Ever wondered what happens when you send an AI prompt? Here’s the story
From your device to undersea fiber optic cables to GPU servers, here's the invisible infrastructure behind AI response
You hit send. Your AI prompt vanishes from your screen. What happens next is invisible, but the physical journey is remarkable.
As soon as you press submit, your text turns into binary: zeroes and ones. Your computer divides this into small data packets and sends them over your home network using either Wi-Fi or Ethernet technology to reach your router.
From there, the data packets go along fibre optic cables to your ISP's regional facility. And then off they go to their final destination: an AI data centre, possibly thousands of miles away in another continent.

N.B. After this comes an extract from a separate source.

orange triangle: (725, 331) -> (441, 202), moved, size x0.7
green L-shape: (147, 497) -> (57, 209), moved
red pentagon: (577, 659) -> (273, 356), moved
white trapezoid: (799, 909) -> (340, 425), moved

If your destination data centre is outside your country, things get even more interesting. The data packets will be converted into infrared light beams and transmitted through fibre optic cables laid on the ocean floor. Light travels through glass at about 125,000 miles per second.
That’s fast enough to cross the entire Atlantic Ocean and strike a data centre on the opposite coast in 40 to 80 milliseconds. You probably won’t notice it, because your brain measures the delay it perceives as 100 milliseconds, kind of like it’s instant, or so it feels.

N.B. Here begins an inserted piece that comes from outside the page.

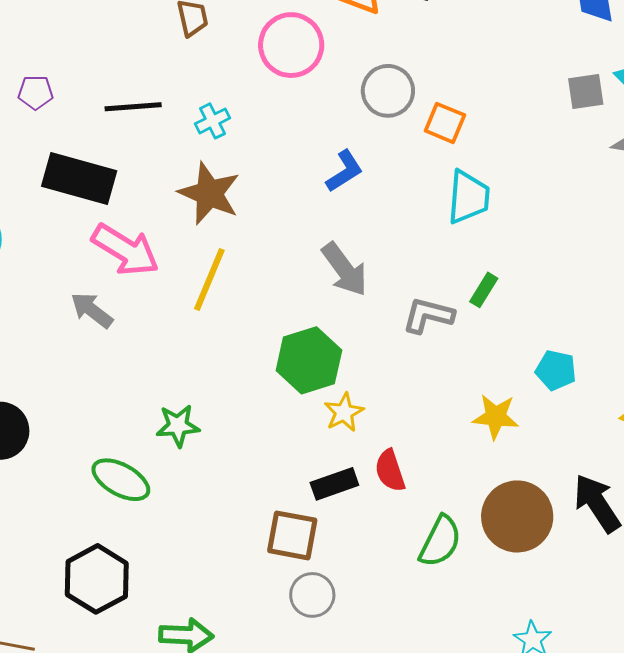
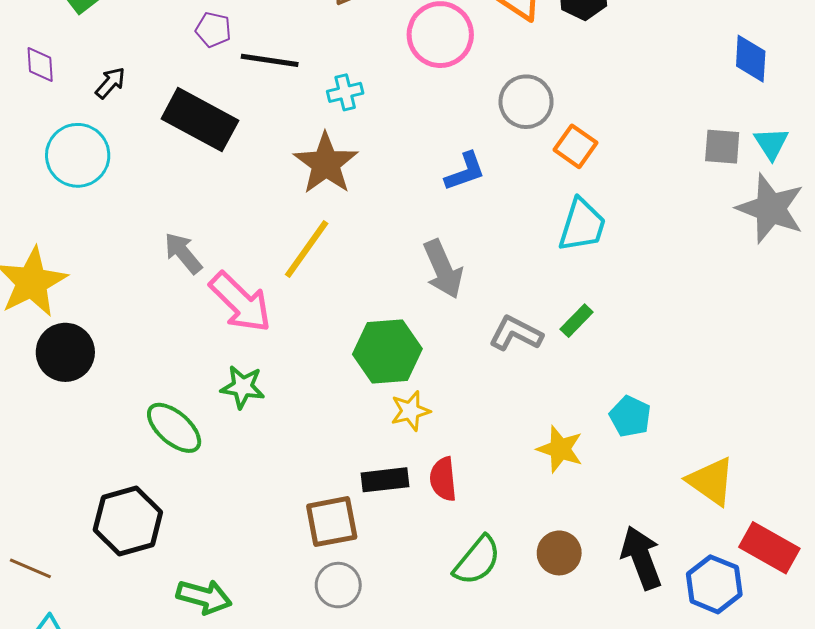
purple pentagon: (35, 92) -> (213, 30), moved
pink arrow: (125, 250) -> (240, 302), moved
brown circle: (517, 516) -> (559, 553), size x0.6
brown square: (292, 535) -> (332, 522), turned -34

Once your prompt arrives, it's routed to a particular server rack that has AI chips, GPUs, TPUs, and other specialised processors. The server puts together your full prompt and feeds it into the large language model.
The LLM then processes what you sent, does calculations across billions of parameters, and starts generating an answer.
But you don’t sit there until the full reply finishes computing. Instead, as the GPU outputs token by token, the server immediately wraps each chunk and sends it back toward you, right away.